Kiobel Insta-Symposium: The ATS After Kiobel: Less Bark but More Bite?

by Chimene Keitner

[Chimène Keitner is Professor of Law, University of California Hastings College of the Law.]

The Kiobel majority concludes that the plaintiffs in that case impermissibly sought to extend a U.S. cause of action to foreign conduct by foreign companies against foreign victims (even though the victims subsequently became lawful U.S. residents). It dismisses the historical practice of allowing suits for transitory torts (which I have explored in more detail here) by reasoning that the cause of action in ATS cases comes from U.S. law, not foreign or international law (the latter of which does not provide “causes of action” as such). As the first part of the majority’s opinion acknowledges, the presumption against extraterritoriality cannot apply in a literal fashion to the ATS, because the statute is “strictly jurisdictional.” The majority opinion deals with the hybrid quality of ATS claims (which translate certain clearly defined international norms into federal common law causes of action) by treating ATS claims like any other claim brought under a federal statute. This departs from the majority’s approach in Sosa, which took the more nuanced position that federal courts do not “lose all capacity to recognize enforceable international norms simply because the common law might lose some metaphysical cachet on the road to modern realism.” Under Kiobel, federal courts have not lost “all” such capacity, but they appear to have lost much of it, contrary to what the Sosa majority believed was the intention of the First Congress, and contrary to the (in my view) more conceptually defensible approach in Justice Breyer’s concurrence, which has also been endorsed by Anthony Colangelo and John Knox in this OJ symposium.

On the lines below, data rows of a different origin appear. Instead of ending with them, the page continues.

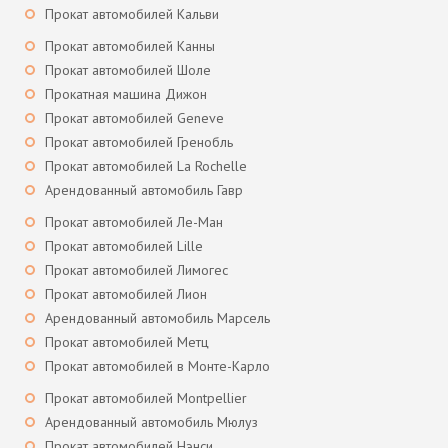
Прокат автомобилей Кальви
Прокат автомобилей Канны
Прокат автомобилей Шоле
Прокатная машина Дижон
Прокат автомобилей Geneve
Прокат автомобилей Гренобль
Прокат автомобилей La Rochelle
Арендованный автомобиль Гавр
Прокат автомобилей Ле-Ман
Прокат автомобилей Lille
Прокат автомобилей Лимогес
Прокат автомобилей Лион
Арендованный автомобиль Марсель
Прокат автомобилей Метц
Прокат автомобилей в Монте-Карло
Прокат автомобилей Montpellier
Арендованный автомобиль Мюлуз
Прокат автомобилей Нэнси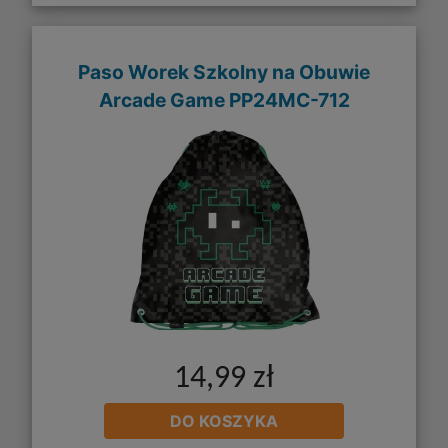
Paso Worek Szkolny na Obuwie
Arcade Game PP24MC-712
14,99 zł
DO KOSZYKA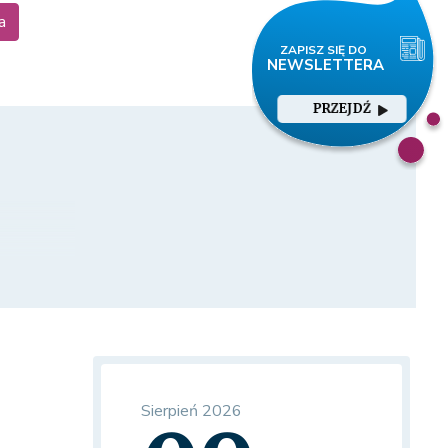
a
PRZEJDŹ
Sierpień 2026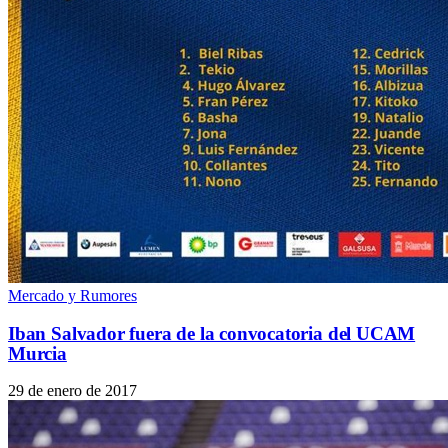
Mercado y Rumores
Iban Salvador fuera de la convocatoria del UCAM
Murcia
29 de enero de 2017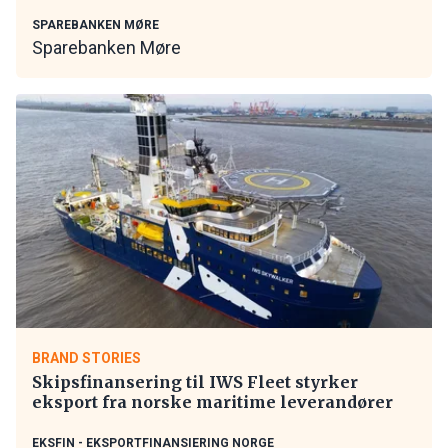
SPAREBANKEN MØRE
Sparebanken Møre
BRAND STORIES
Skipsfinansering til IWS Fleet styrker
eksport fra norske maritime leverandører
EKSFIN - EKSPORTFINANSIERING NORGE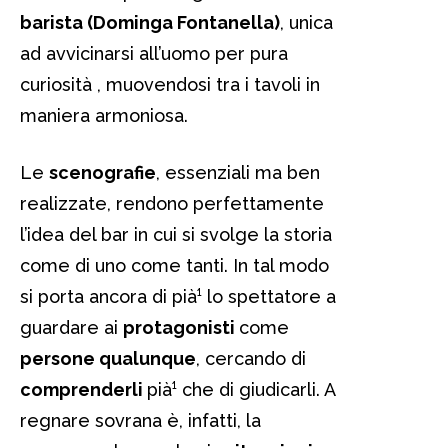
barista (Dominga Fontanella)
, unica
ad avvicinarsi all’uomo per pura
curiosità , muovendosi tra i tavoli in
maniera armoniosa.
Le
scenografie
, essenziali ma ben
realizzate, rendono perfettamente
l’idea del bar in cui si svolge la storia
come di uno come tanti. In tal modo
si porta ancora di pià¹ lo spettatore a
guardare ai
protagonisti
come
persone qualunque
, cercando di
comprenderli
pià¹ che di giudicarli. A
regnare sovrana è, infatti, la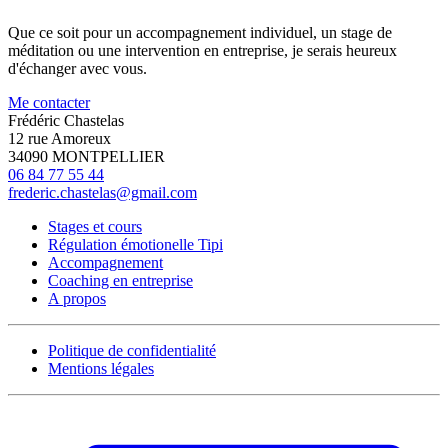
Que ce soit pour un accompagnement individuel, un stage de
méditation ou une intervention en entreprise, je serais heureux
d'échanger avec vous.
Me contacter
Frédéric Chastelas
12 rue Amoreux
34090 MONTPELLIER
06 84 77 55 44
frederic.chastelas@gmail.com
Stages et cours
Régulation émotionelle Tipi
Accompagnement
Coaching en entreprise
A propos
Politique de confidentialité
Mentions légales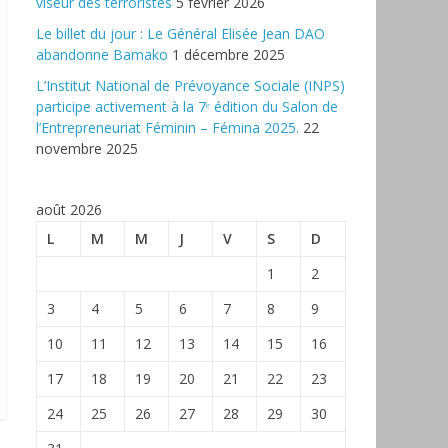
viseur des terroristes
5 février 2026
‎Le billet du jour : Le Général Elisée Jean DAO
abandonne Bamako
1 décembre 2025
L’Institut National de Prévoyance Sociale (INPS)
participe activement à la 7ᵉ édition du Salon de
l’Entrepreneuriat Féminin – Fémina 2025.
22
novembre 2025
août 2026
L
M
M
J
V
S
D
1
2
3
4
5
6
7
8
9
10
11
12
13
14
15
16
17
18
19
20
21
22
23
24
25
26
27
28
29
30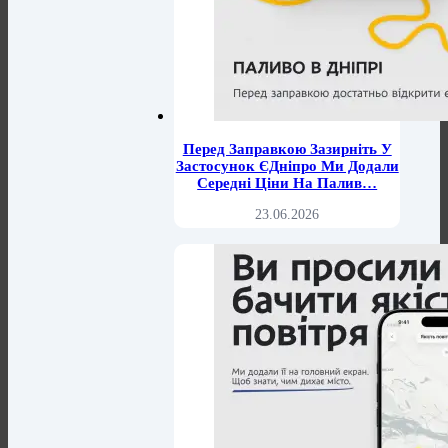
Перед Заправкою Зазирніть У
Застосунок ЄДніпро Ми Додали
Середні Ціни На Палив…
23.06.2026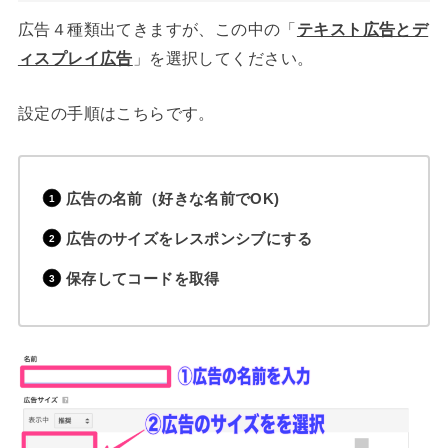
広告４種類出てきますが、この中の「
テキスト広告とデ
ィスプレイ広告
」を選択してください。
設定の手順はこちらです。
広告の名前（好きな名前でOK)
広告のサイズをレスポンシブにする
保存してコードを取得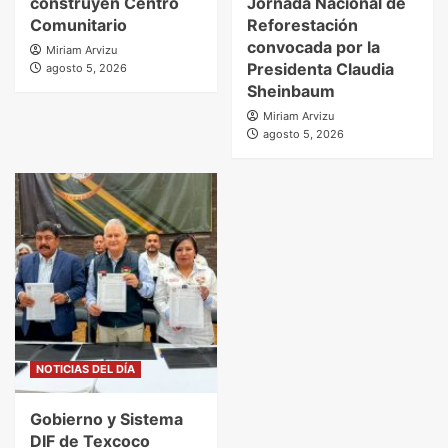
construyen Centro
Jornada Nacional de
Comunitario
Reforestación
convocada por la
Miriam Arvizu
Presidenta Claudia
agosto 5, 2026
Sheinbaum
Miriam Arvizu
agosto 5, 2026
NOTICIAS DEL DÍA
Gobierno y Sistema
DIF de Texcoco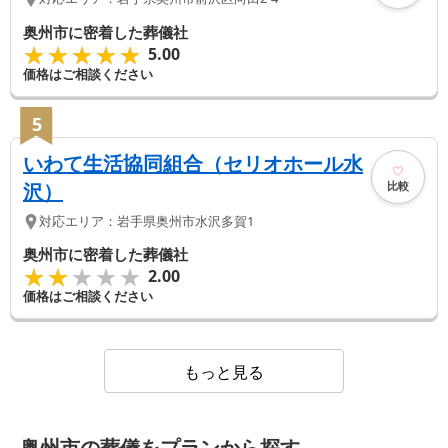
奥州市に密着した葬儀社
★★★★★
★★★★★
5.00
価格はご相談ください
5
いわて生活協同組合（セリオホール水
比較
沢）
対応エリア：
岩手県
奥州市
水沢多賀1
奥州市に密着した葬儀社
★★★★★
★★★★★
2.00
価格はご相談ください
もっと見る
奥州市の葬儀をプランから探す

The majority’s “narrow approach” leaves a number of specific questions open, but it also resolves a few broader issues that are likely to arise in future cases. Under the majority’s reasoning, there should be no Article III problem with remaining ATS suits, because the ATS applies (and thus “arises under”) federal law. It follows that U.S. law will govern various aspects of the claim, including the standard for accomplice liability (i.e., knowledge), and the availability of corporate liability and punitive damages. In that sense, the Kiobel decision has left us with a geographically truncated, but perhaps substantively more robust, ATS. ATS claims (including those against foreign defendants that, in Justice Kennedy’s words, are “covered neither by the TVPA nor by the reasoning and holding of today’s case”) may be brought against individuals and against corporations, where there is a greater connection to the forum than the defendant’s “mere corporate presence” in the United States. Several such claims are currently making their way through the appellate courts.

2 Responses

  1. I must admit some curiosity as to what relevant ATS claims could be remaining at this point.  You mention in your final sentence that there are some, but could provide some examples?

  2. I’d suggest taking a look at Marty Lederman’s OJ post and Oona Hathaway’s Lawfare post for suggestions about the types of cases that might go forward post-Kiobel. I agree with them, and with Roger Alford, that the key will be lower courts’ interpretation of the majority’s “touch and concern” language, and whether they focus on U.S. “territory” or construe territory to include U.S. “interests” — since although Roger is obviously correct that the majority did not embrace Justice Breyer’s approach, they also didn’t embrace the Alito/Thomas approach, and Justice Kennedy at least seems to have joined the majority based on the assumption that its opinion leaves some wiggle-room for non-TVPA cases to proceed (for example, against U.S. corporations, or against foreign perpetrators seeking safe harbor in the U.S. for Sosa-qualifying offenses other than torture and extrajudicial killing).